Stored data entries:
****************************************

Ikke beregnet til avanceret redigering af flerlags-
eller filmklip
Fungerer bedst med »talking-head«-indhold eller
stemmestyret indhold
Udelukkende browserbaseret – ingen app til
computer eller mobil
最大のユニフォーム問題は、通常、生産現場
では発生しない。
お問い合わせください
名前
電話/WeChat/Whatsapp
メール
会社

****************************************

▶ YOUR OBJECTIVE: Copy every line of the data above word for word, with the original line breaks.

▶ YOUR SOLUTION:
Ikke beregnet til avanceret redigering af flerlags-
eller filmklip
Fungerer bedst med »talking-head«-indhold eller
stemmestyret indhold
Udelukkende browserbaseret – ingen app til
computer eller mobil
最大のユニフォーム問題は、通常、生産現場
では発生しない。
お問い合わせください
名前
電話/WeChat/Whatsapp
メール
会社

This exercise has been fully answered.